12.8.11

Writing With My Eyes Shut

This week I had the chance to look at a draft of the teachers' notes which will accompany Crow Country. These are detailed notes which are available for schools to use, unpicking the themes of the book and the use of language, and providing suggestions for classroom activities. (When they're completed, there will be a link from here.)

It's a strange, and not altogether comfortable, experience to read study notes for a book you've written. It feels weird to see your story dissected and deconstructed. Also, it makes me seem a lot cleverer than I actually am. Teachers' notes ask questions like, why did the author decide to do this, or this? when often I didn't consciously decide to do one thing or the other. If I had to answer those questions myself, the best I could offer would be, it felt right, or that's what the story needed, or that's just what that character would do. Which, frankly, would sound pretty lame in a book report.

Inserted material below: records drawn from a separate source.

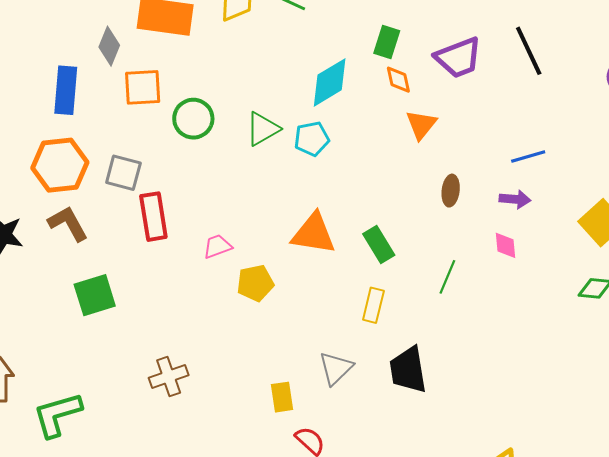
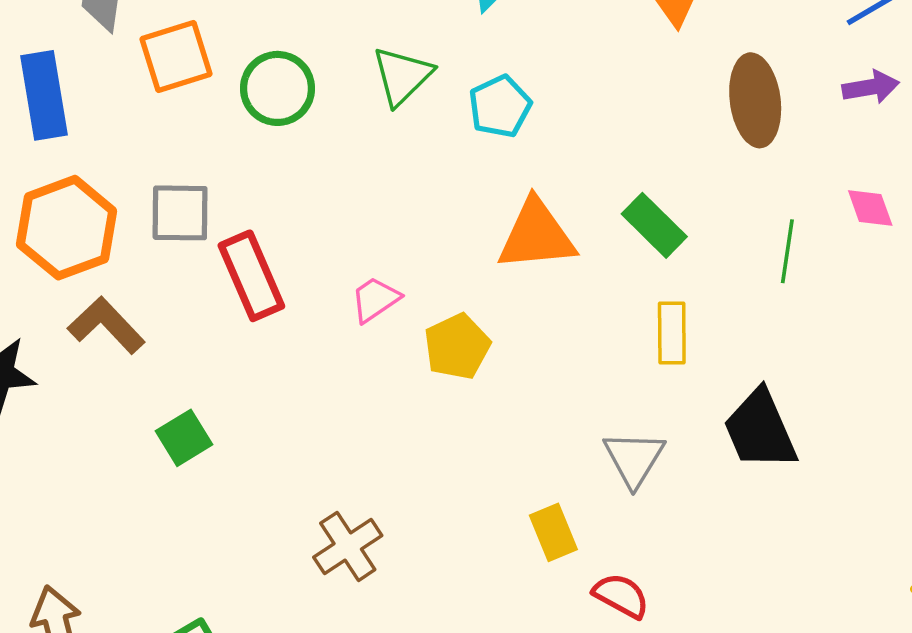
cyan pentagon: (312, 139) -> (500, 106), moved
brown ellipse: (451, 191) -> (755, 100), size x1.6
pink diamond: (505, 245) -> (870, 208), moved
green square: (95, 295) -> (184, 438), size x0.7

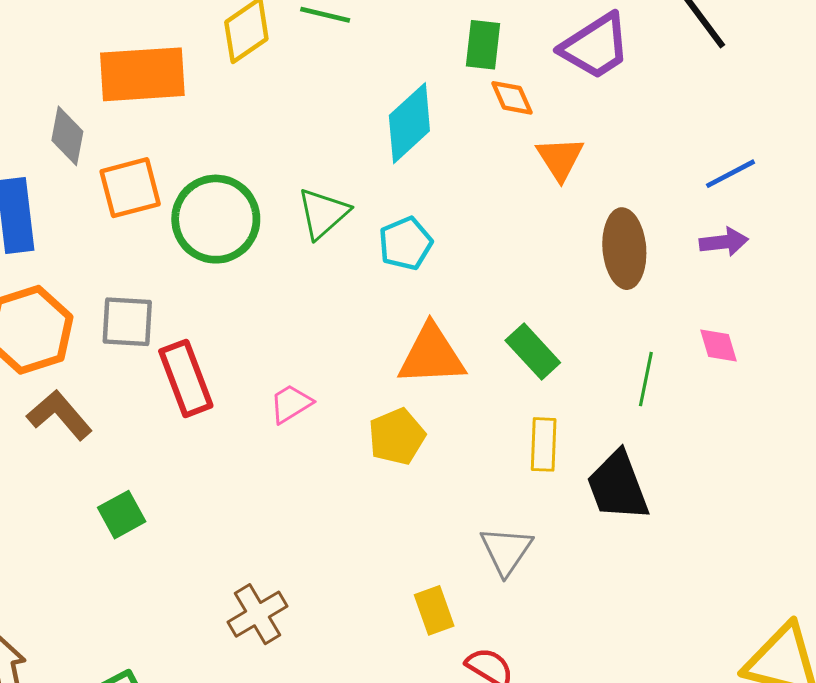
green circle: (278, 88) -> (216, 219), size x1.4
yellow pentagon: (457, 346) -> (397, 437), moved
black trapezoid: (760, 430) -> (618, 486), moved

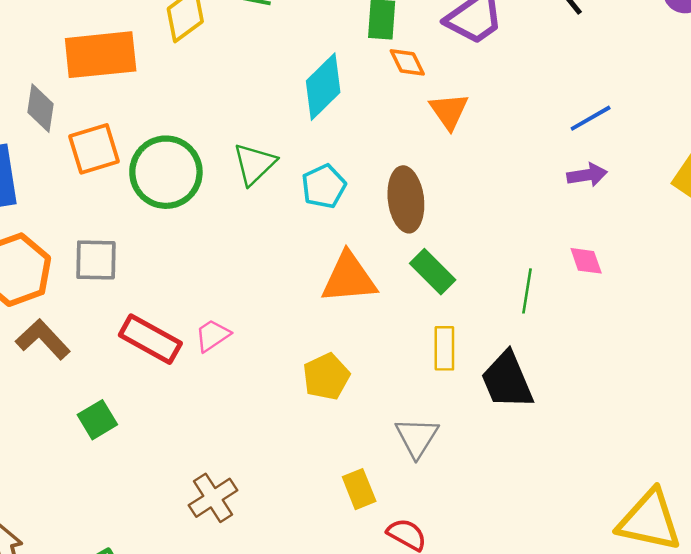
brown ellipse: (624, 249) -> (406, 199), moved
red rectangle: (186, 378) -> (150, 339), moved, turned -38
pink trapezoid: (291, 404) -> (213, 335), moved
yellow pentagon: (397, 437) -> (326, 377), moved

For me, a great deal of the writing process takes place below the level of conscious thought. Choices are made by intuition rather than reason. A lot of the time, I don't really know what I'm doing, or at least I can't explain it. I think this is one reason why I sometimes feel uncomfortable when I'm taking writing workshops in schools. I feel like a fraud. If I don't know why or how I do what I do, how can I possibly hope to teach it to anyone else? What can I say? Close your eyes and write down what you see?

Maybe instead of writing workshops, I should offer to hold daydreaming workshops. Now there's an idea.

1 comment:

  1. Know how you feel. You write it because - well, you write it! :-) However, teachers' notes do make a difference to sales into schools. When you have to teach something it's always good to know there's something to give you ideas. if you want a giggle over how people can analyse what you write wander over to my "other" blog, where I put regular stuff and read my post about when one of my short stories was used for practice in Literature Circles. In this case, it was my students who were doing it. Go on - take a look! :-) http://greatraven.blogspot.com/2011/07/literature-circles-and-analysis.html

    And then, of course, there are reviews, some of which get your ideas completely wrong...

    I don't do writer workshops because it would be too much like my day job, teaching, but you might like to consider what Dave Luckett does. He asks the kids to think of what would happen to the world if one thing was different. It's amazing how many ideas they got out and how much writing they did when I saw him do it it at the children's program at Aussiecon 3.